- _How to complete this task_
Among the lines below, list those containing the string "used".

- _Records shown_
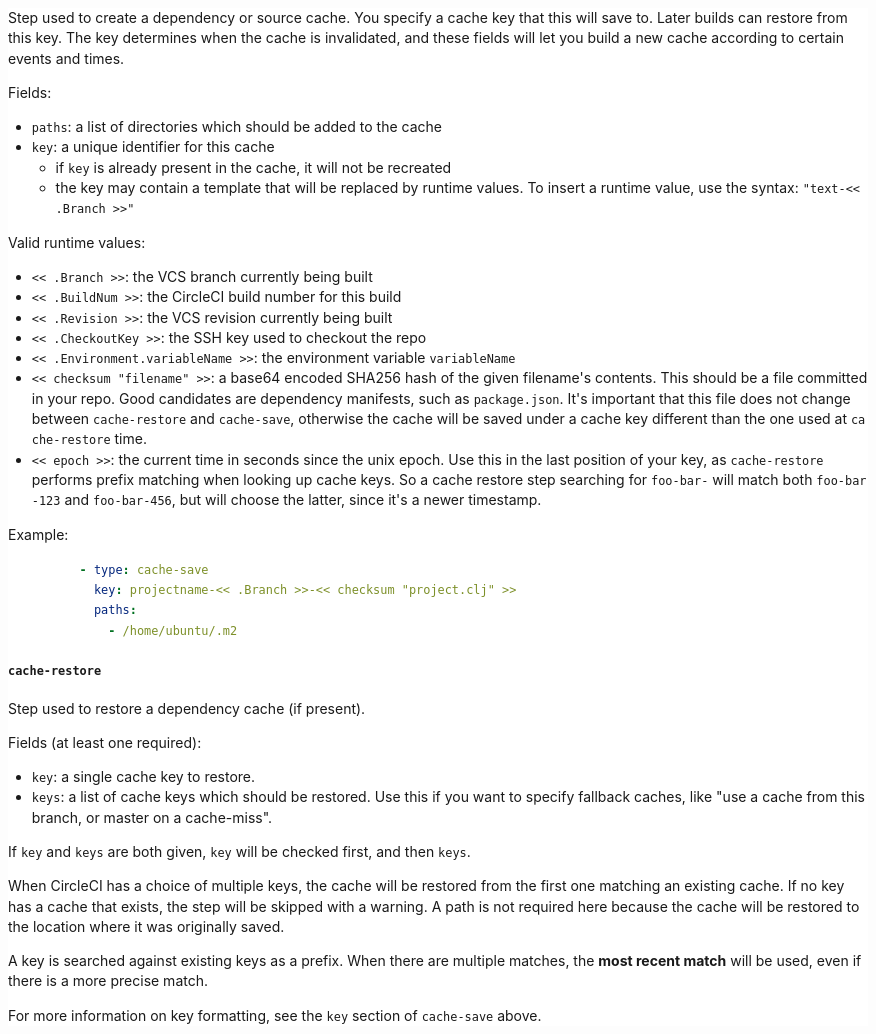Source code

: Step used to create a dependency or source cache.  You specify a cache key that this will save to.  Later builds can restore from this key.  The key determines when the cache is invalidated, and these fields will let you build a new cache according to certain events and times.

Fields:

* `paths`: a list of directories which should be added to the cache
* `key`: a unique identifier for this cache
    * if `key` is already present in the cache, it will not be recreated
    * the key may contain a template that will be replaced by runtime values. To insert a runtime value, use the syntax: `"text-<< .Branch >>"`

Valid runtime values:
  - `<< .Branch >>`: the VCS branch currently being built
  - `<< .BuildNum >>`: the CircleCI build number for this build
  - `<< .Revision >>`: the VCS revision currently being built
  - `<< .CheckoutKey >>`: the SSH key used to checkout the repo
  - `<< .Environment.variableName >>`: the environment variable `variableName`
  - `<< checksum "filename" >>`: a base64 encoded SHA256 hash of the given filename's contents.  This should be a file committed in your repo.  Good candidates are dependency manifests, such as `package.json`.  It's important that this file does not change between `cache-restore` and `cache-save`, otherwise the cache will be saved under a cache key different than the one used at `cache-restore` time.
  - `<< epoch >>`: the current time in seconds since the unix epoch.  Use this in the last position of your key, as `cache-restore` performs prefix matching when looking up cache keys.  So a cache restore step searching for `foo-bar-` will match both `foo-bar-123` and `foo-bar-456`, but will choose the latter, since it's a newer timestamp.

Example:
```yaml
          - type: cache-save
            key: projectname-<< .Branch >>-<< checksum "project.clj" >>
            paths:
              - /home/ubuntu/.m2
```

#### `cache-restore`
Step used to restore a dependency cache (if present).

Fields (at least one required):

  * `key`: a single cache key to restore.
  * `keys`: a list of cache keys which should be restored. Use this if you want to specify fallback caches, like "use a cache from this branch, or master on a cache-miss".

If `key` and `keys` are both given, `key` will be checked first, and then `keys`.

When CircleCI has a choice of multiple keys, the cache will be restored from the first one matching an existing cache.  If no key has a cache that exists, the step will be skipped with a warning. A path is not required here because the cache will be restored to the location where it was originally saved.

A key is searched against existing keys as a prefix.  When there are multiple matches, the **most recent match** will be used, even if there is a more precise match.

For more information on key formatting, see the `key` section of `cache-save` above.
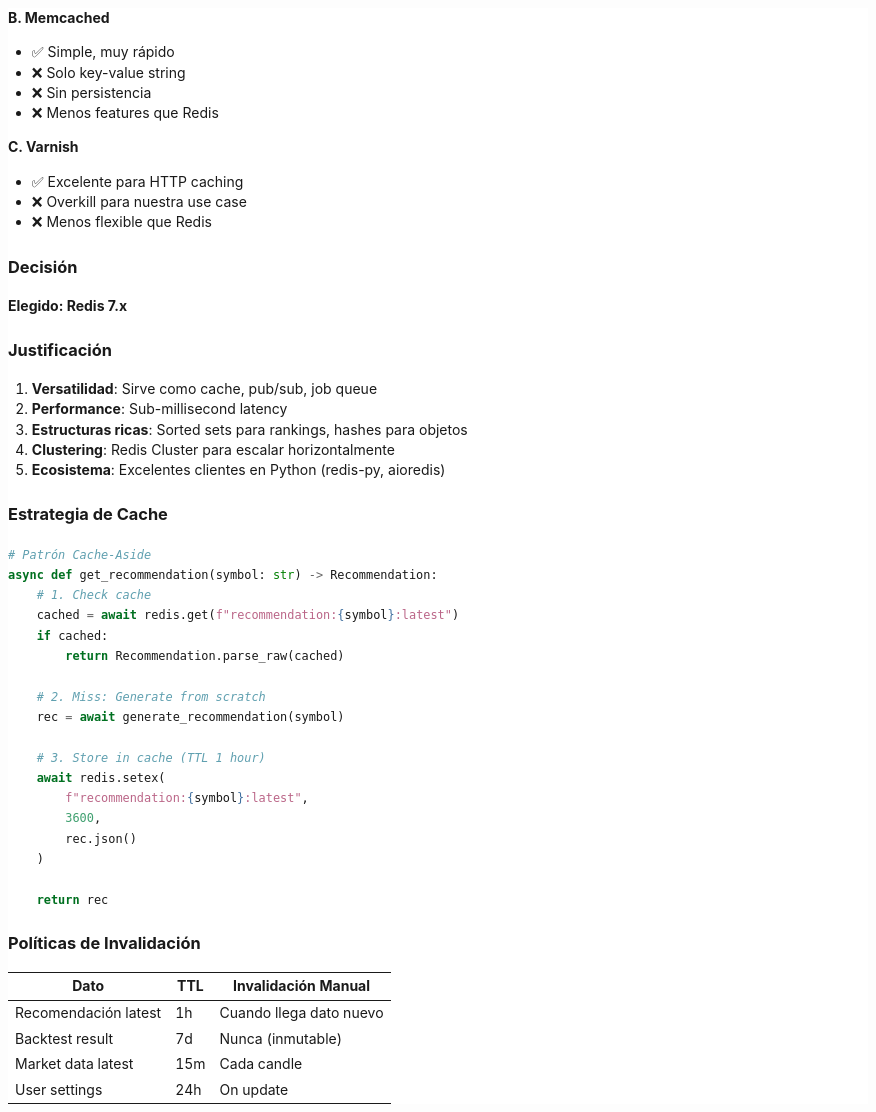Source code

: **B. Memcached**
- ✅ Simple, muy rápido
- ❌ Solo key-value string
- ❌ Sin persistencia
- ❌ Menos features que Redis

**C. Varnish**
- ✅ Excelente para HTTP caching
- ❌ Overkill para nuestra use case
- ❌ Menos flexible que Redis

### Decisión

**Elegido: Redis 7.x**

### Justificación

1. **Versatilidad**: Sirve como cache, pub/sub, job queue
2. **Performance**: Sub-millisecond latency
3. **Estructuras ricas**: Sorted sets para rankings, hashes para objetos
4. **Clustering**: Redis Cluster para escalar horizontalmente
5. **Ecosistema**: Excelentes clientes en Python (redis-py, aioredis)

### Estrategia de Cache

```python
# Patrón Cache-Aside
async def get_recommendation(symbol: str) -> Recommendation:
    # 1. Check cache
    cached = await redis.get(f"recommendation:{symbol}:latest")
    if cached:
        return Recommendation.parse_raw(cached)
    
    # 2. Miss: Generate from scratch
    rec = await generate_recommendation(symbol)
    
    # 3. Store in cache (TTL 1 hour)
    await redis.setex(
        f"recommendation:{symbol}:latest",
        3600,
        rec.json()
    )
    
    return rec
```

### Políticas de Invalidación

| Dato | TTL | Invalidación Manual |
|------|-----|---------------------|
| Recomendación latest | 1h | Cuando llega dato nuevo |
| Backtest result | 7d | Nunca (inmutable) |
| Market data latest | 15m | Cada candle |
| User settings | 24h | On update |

- _Expected answer_
: Step used to create a dependency or source cache.  You specify a cache key that this will save to.  Later builds can restore from this key.  The key determines when the cache is invalidated, and these fields will let you build a new cache according to certain events and times.
  - `<< .CheckoutKey >>`: the SSH key used to checkout the repo
  - `<< checksum "filename" >>`: a base64 encoded SHA256 hash of the given filename's contents.  This should be a file committed in your repo.  Good candidates are dependency manifests, such as `package.json`.  It's important that this file does not change between `cache-restore` and `cache-save`, otherwise the cache will be saved under a cache key different than the one used at `cache-restore` time.
Step used to restore a dependency cache (if present).
A key is searched against existing keys as a prefix.  When there are multiple matches, the **most recent match** will be used, even if there is a more precise match.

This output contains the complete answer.